San Pedro de Atacama, Chile – First Impressions

I left Buenos Aires on Friday, November 3rd and after a long, exhausting day and night, arrived here at San Pedro de Atacama, Chile on Saturday. My flight took me from B.A. to San Jose, Argentina where I had a brief layover. From there, we flew over the Andes to Santiago, Chile and here are a few pics from that flight. This first pic is from take-off at San Jose (remember, you can click on each picture for a better view).
Flying over the Andes.
Over the Andes and under the clouds.
And over the clouds.
At Santiago I had a 9 hour layover. To save money (and to avoid possibly missing my flight), I didn’t rent a hostel and decided to wait it out at the airport. I ‘slept’ (read: ‘attempted to sleep’) on the airport floor. Omigod, it was a long night. Finally, blissfully, my outward bound flight took me to Calama, Chile. Just outside of Calama is the world’s largest copper mine… and I really wish I could have got a picture of it. Unfortunately, the reflection of my camera on the window obscured the shot. But it was fascinating to see. It was just this huge, spiraling hole in the ground. Huge!
But, I did get a couple of shots of the desert.
We are talking desert, here. It’s dry. Really dry. In fact, at 7,900 ft. / 2,408 m., the Atacama Desert is the driest non-polar desert in the world.
Flying over this, I had to wonder how or why a town was ever established here. How could it support any life? Then I saw this:
Flowing through that gorge is a river. A small one, but a river nonetheless. I’ve had difficulty finding out the name of it. On the drive in from Calama to San Pedro de Atacama (about an hour’s drive), I saw a road sign saying, “Rio Grande.” I’ve also seen the name Salar de Atacama, so I’m not sure what’s what as far as that goes. But, regardless of the name, I guess that answers the question as to how a town was established here.
Here are a few pics of my first wanderings around in the town.

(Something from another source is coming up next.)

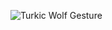 ![Turkic Wolf Gesture](https://github.com/user-attachments/assets/03362621-3032-4a92-8bfa-b5d6c8f242ed)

In the main square they were having a sort of children’s fair or festival. Lots of tents with activities for the schoolkids of the town.


Most of the streets are dirt, but a few are paved with brick.

A local church.

Here is a small canal that runs through the town. From what I understand, it is water used for irrigating food crops. When I say ‘small’ canal, I mean small.
This picture was taken as I stood straddling it. The water here is clean, but not recommended for drinking due to the very high mineral content.


So, there are rumors of U.F.O.’s landing around this area and I caught this sight.

Okay, it’s just an example of my lousy ability to capture night shots. The largest of the lights (visible left of center) is the moon coming up between two mountains. I wish I could’ve got the shot because the moon appeared huge. Really pretty.


An old fire hydrant. Not sure if it’s still in use. There is a thoroughly modern fire department nearby, though.


Anybody who knows me, knows that it has been sheer torment to walk into the shops and see row after row of this beautiful fabric and then walk out without buying anything. Being that I’m carrying everything in a backpack, I can’t be buying anything heavy.

But, honestly…..
I’m going to get rid of some of my clothing to make room for something…



….I just have to.


A few shots of doors. What is it about doors that I like so much? To me, they’re art.

This has become a regular stop. A great place between town and my hostel to pick up fruits and veggies…..
…and to stop for a Mote con Huesillo.

I can’t figure out the exact translation, but it’s a cold fruit drink. It’s got two stewed peaches in it with (believe it or not) cooked barley sitting at the bottom! I think the liquid is the stewing juice from the peaches, watered down (it’s not thick or syrupy), and probably with some honey added. Anyway, it’s delicious and practically a complete meal!

This was an unbelievably delicious stir fry I had at a restaurant. I don’t know what seasonings they used, but it definitely wasn’t what you’d typically think of as stir fry. It also had mango pieces in it.
Soooooooo good!

But, here’s what I had for dinner last night.

I chopped up pears and loquats that I’d got at the fruit stand and poured some delicious yogurt over it. And a side of potato chips! I was so craving potato chips yesterday!

The yogurt I’ve had in South America is so good. It’s thinner than the yogurt you get in the States, but thicker than kefir and it doesn’t have kefir’s tang. It’s got such a nice, honey-infused flavor. Hard to describe.

So, as the title implies, these are just my first impressions. There’s more to the town that I’d like to explore.  There’s an artisanal market I’d like to see. Also, there’s a meteorite museum and an ancient history museum.
I’ve got to get my timing down, I think. Mornings and evenings are best for going out because it’s so hot during midday – it just makes you lethargic. But, some of the businesses aren’t open when it’s nicer to go out. Well, I’ll get it figured out…. or I won’t. We’ll see.

4 thoughts on “San Pedro de Atacama, Chile – First Impressions

  1. Thanks for posting! I love the pictures and your impressions. The church looks lovely and the fabrics! What a riot of color. Definitely worth giving up a piece of clothing or two for!